--- Work order ---
Locate each line of the material below that contains the string "Step", and copy every such line out in full.

--- Data ---
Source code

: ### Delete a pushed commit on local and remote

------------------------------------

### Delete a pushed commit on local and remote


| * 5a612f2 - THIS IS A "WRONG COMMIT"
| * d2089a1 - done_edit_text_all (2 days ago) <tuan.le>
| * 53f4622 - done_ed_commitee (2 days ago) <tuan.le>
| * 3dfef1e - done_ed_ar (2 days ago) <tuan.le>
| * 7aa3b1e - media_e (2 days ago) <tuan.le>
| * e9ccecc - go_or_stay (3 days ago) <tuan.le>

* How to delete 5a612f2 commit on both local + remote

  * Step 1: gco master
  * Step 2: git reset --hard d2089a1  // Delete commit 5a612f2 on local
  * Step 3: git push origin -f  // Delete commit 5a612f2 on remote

--- Output for this task ---
  * Step 1: gco master
  * Step 2: git reset --hard d2089a1  // Delete commit 5a612f2 on local
  * Step 3: git push origin -f  // Delete commit 5a612f2 on remote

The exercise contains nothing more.